On Thursday, I arrived at Harborstone wearing the same calm face I’d worn when he fired me—only now I was dressed for a boardroom, not a plant floor. Navy blazer. Hair pinned back. No company badge.
At 8:55 a.m., Boardroom A buzzed with low voices. The directors sat near the head, legal counsel at the side, and a handful of minority shareholders—mostly early investors—took seats along the wall.
Derek walked in at 9:02, confident, carrying a printed packet like it was proof he belonged. He nodded at the board, then froze when he saw me.
For a moment, his expression was blank, like a computer that couldn’t find the file it expected.
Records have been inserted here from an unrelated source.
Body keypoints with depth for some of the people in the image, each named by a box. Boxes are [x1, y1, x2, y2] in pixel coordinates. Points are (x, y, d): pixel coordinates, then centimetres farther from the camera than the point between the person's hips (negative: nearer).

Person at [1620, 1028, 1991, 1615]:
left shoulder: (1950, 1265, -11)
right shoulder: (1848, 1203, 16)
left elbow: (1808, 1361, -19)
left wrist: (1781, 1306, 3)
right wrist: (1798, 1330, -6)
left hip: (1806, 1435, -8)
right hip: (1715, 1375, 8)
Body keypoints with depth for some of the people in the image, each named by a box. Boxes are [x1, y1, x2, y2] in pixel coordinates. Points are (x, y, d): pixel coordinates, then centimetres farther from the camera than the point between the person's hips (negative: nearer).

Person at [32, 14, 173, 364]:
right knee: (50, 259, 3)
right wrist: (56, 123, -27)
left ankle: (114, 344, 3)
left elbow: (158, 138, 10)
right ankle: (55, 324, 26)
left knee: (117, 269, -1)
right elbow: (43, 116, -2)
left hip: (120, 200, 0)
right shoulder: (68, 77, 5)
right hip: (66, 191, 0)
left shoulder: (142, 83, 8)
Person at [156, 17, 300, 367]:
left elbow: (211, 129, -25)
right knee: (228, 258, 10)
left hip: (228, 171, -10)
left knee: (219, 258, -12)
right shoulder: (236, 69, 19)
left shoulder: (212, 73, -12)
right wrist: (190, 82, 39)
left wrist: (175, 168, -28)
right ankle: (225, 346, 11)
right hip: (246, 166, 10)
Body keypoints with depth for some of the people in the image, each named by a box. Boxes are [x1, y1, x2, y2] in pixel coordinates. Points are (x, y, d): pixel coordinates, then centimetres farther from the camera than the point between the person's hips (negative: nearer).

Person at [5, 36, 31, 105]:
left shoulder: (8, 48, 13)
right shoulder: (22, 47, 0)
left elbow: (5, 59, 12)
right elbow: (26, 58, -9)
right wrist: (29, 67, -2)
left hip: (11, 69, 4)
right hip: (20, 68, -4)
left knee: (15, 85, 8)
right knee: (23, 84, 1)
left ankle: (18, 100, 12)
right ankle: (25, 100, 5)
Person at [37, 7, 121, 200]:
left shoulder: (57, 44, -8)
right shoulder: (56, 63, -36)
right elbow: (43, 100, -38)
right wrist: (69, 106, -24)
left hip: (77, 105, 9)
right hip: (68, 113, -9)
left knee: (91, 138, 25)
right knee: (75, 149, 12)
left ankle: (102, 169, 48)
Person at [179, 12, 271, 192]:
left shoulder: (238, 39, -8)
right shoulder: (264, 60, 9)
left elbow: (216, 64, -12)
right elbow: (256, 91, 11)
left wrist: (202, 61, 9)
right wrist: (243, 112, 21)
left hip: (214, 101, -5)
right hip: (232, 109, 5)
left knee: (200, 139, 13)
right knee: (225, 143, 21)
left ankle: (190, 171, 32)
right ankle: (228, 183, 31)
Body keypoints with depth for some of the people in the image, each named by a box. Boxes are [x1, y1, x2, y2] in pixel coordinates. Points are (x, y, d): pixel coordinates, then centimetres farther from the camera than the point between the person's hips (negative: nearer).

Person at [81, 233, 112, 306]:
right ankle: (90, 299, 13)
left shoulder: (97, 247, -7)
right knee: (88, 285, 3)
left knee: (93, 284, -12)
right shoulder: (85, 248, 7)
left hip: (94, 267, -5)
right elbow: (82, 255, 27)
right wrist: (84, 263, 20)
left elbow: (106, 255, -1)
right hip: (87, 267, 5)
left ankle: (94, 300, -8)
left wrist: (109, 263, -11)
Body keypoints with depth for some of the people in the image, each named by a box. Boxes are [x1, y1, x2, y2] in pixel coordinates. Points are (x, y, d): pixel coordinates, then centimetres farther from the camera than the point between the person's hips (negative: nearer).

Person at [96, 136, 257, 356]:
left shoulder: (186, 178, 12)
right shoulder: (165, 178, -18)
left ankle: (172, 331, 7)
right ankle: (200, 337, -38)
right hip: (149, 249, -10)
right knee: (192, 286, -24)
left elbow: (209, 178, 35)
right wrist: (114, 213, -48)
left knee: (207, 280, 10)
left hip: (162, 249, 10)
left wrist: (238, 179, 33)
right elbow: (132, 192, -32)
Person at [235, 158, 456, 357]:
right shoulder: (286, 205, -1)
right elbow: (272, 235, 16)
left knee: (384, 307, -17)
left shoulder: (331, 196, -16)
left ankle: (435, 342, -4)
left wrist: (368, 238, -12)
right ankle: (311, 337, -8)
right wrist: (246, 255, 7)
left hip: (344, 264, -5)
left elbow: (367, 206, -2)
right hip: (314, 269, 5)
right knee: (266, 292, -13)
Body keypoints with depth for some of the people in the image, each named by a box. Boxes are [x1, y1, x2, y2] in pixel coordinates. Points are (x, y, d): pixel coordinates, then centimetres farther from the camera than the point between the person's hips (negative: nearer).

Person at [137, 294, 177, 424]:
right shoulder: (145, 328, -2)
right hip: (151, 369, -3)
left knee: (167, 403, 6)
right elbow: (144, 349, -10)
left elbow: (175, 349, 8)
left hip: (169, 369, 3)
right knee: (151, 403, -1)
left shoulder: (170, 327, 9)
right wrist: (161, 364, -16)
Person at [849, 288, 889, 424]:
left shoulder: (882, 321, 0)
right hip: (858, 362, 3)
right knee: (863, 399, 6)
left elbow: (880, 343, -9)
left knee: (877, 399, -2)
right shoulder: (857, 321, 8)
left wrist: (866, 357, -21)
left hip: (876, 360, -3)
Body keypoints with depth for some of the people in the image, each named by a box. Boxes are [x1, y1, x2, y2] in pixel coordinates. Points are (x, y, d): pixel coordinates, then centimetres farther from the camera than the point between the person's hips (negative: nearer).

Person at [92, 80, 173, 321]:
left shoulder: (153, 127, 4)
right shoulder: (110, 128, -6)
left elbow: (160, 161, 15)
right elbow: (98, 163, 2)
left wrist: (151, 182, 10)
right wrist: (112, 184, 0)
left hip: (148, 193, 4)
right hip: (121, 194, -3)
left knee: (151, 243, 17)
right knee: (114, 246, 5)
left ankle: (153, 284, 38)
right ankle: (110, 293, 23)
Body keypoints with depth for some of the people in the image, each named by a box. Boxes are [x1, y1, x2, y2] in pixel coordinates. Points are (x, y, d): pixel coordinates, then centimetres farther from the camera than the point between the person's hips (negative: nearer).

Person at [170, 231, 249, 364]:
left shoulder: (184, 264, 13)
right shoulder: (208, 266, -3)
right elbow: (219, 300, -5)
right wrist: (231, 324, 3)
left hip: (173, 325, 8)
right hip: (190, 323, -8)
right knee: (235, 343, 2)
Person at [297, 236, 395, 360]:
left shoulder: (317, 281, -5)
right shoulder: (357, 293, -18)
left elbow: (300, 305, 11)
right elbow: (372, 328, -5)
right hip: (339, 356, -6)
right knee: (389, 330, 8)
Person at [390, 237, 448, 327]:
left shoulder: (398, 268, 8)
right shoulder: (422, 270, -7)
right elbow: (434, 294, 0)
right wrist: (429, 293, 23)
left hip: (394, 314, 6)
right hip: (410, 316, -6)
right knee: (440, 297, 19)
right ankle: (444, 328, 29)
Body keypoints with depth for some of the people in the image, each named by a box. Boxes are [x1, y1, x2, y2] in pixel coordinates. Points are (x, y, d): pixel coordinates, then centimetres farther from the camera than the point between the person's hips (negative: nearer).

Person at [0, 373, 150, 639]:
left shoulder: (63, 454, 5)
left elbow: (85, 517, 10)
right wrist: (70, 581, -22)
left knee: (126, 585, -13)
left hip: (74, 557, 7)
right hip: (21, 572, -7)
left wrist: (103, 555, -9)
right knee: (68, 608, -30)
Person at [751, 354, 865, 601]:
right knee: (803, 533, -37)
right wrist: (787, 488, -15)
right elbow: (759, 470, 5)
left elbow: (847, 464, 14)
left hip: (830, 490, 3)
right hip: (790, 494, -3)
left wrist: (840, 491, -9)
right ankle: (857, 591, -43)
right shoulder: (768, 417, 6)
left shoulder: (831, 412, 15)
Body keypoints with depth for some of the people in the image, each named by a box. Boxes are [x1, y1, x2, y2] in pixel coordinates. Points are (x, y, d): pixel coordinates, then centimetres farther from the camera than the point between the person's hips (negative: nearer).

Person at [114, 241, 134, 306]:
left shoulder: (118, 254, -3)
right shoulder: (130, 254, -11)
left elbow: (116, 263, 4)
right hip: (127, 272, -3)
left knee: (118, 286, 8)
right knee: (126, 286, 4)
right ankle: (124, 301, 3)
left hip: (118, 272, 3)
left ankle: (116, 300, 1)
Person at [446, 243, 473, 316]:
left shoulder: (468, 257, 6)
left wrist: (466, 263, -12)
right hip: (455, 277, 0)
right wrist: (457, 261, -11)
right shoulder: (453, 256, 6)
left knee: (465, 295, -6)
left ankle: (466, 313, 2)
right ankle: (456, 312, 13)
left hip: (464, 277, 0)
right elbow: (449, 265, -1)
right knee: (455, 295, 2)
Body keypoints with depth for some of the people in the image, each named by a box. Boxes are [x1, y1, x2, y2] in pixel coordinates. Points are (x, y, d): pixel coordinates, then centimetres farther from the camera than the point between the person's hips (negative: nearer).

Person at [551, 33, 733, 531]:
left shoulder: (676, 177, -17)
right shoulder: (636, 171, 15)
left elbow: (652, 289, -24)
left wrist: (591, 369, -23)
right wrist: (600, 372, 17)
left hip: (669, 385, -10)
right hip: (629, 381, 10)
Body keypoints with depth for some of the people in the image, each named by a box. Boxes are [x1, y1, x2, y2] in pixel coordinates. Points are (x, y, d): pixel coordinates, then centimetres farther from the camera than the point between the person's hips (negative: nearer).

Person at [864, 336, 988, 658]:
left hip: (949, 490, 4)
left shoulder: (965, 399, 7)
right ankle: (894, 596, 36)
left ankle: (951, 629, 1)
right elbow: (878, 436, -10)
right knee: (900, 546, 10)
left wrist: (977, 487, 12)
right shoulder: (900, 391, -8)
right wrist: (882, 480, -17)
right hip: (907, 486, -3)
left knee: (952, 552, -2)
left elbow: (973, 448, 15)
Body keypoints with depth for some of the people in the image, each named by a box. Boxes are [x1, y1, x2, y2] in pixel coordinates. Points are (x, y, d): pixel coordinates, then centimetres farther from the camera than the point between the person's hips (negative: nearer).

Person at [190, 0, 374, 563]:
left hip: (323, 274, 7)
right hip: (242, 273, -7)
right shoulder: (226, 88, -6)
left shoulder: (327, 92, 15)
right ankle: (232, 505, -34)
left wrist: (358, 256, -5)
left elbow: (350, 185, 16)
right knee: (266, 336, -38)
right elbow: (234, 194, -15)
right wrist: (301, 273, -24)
“You,” he said under his breath, stepping closer. “What are you doing here?”
I smiled politely. “Attending the meeting.”
“This is a shareholder meeting,” he snapped, voice sharpening. “You were terminated.”
I didn’t argue. I just sat down at the seat reserved for the majority holder, the one with a nameplate already placed:
Wrenfield Capital Trust — Voting Representative
Derek’s eyes flicked to the nameplate, then back to my face, trying to make the pieces fit.
The board chair, Marianne Keller, called the room to order. “We have quorum,” she said. “Before we begin, I’d like to introduce our voting representative for Wrenfield Capital Trust.”
Her gaze landed on me. “Ms. Olivia Wren.”
Derek’s packet slipped slightly in his hands.